I don’t doubt McG’s enthusiasm for the “Terminator” universe. The highlights of this disappointing picture tend to ape previous achievements, be it a recognizable line or two, a specific Guns N’ Roses anthem blasting away from a boombox, or a showdown between Connor and a freshly produced T-800. This lethargy extends to Danny Elfman’s score, which only jolts awake when reminding the audience how terrific Brad Fiedel’s original percussive compositions were. McG loves to pepper in the references and tributes, but he’s aware of invention, focused primarily on the machine army, which moves from Cameron’s handful of killer robots and wobbly airships to a plethora of sleek tanks, glossy motorcycles, and CG-rich metal grunts all poised to slaughter our heroes.
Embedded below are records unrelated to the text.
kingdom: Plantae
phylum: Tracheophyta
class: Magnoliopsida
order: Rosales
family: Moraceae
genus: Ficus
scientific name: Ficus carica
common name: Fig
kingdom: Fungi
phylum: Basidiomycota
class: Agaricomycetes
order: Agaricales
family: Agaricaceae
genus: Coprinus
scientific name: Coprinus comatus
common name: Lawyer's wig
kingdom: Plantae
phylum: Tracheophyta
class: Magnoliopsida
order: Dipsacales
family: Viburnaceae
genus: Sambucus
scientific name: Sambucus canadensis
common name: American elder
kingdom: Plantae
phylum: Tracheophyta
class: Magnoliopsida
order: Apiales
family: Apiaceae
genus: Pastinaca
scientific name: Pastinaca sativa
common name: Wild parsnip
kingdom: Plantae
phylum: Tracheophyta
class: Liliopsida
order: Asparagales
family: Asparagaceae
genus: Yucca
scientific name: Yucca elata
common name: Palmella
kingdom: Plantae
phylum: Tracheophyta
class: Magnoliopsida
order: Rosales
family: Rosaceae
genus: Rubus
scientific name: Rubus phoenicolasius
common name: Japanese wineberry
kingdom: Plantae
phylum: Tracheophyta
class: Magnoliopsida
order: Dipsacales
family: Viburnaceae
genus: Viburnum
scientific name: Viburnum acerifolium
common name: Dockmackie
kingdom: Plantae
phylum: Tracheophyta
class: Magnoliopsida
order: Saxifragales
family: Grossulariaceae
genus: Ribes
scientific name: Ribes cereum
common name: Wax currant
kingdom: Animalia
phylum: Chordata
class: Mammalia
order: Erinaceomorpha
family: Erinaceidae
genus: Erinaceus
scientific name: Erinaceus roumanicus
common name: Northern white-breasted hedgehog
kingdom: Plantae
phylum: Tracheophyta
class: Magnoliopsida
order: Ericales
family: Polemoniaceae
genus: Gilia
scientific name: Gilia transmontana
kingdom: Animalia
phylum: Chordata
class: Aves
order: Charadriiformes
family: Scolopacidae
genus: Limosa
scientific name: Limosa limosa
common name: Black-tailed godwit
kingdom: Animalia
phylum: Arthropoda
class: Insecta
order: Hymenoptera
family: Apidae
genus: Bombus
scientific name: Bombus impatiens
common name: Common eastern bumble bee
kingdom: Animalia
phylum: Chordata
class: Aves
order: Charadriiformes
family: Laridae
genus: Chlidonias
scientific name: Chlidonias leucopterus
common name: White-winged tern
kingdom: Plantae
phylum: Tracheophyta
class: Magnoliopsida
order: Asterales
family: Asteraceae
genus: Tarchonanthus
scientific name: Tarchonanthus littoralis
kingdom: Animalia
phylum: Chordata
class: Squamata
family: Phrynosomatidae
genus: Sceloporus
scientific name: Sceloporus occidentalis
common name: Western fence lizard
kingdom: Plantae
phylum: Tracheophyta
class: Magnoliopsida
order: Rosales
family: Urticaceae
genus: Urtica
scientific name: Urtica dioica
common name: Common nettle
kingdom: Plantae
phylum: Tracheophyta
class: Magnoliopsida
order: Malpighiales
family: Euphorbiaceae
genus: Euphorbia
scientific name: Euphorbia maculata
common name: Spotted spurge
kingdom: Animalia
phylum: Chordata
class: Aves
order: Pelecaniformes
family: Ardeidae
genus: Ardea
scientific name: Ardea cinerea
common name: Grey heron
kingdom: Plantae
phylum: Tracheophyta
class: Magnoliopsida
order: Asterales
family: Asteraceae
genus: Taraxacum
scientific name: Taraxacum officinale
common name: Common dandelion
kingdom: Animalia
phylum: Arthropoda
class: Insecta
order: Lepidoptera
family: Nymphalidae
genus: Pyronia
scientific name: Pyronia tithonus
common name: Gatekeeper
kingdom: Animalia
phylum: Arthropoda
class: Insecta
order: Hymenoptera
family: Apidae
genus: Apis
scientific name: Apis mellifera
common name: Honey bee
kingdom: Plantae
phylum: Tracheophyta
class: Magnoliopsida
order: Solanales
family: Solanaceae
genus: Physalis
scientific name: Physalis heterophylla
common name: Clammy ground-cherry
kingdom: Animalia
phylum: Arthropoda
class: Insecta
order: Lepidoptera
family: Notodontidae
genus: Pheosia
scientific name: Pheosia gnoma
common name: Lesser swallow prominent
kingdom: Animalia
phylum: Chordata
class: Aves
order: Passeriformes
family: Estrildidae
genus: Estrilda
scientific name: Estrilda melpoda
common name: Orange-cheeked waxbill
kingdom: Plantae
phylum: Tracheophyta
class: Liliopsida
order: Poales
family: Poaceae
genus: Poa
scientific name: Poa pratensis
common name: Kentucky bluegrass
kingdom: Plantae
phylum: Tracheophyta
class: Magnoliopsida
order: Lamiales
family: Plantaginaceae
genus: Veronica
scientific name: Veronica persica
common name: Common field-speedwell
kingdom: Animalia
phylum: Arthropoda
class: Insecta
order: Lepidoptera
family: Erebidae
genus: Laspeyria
Obviously more time was spent on designing “Salvation” than editing “Salvation.”
The “Terminator” world is a place where up is down and left is right. While “Salvation” makes a game attempt to rile up the screwball continuity of this franchise to introduce a new wellspring of adventure for John Connor, the choices made by McG and his crew smother the nuances James Cameron worked diligently to generate. Instead, “Terminator Salvation” is a cold, blunt summer movie misfire, infatuated with mindless explosions like an infant with fecal matter. The last picture featured Arnold Schwarzenegger exclaiming “Talk to the hand!” for goodness sake. Clearly there was room for improvement. Still, I’d take a brief franchise humiliation over this lumbering, joyless detour into unappetizing Hollywood recycling.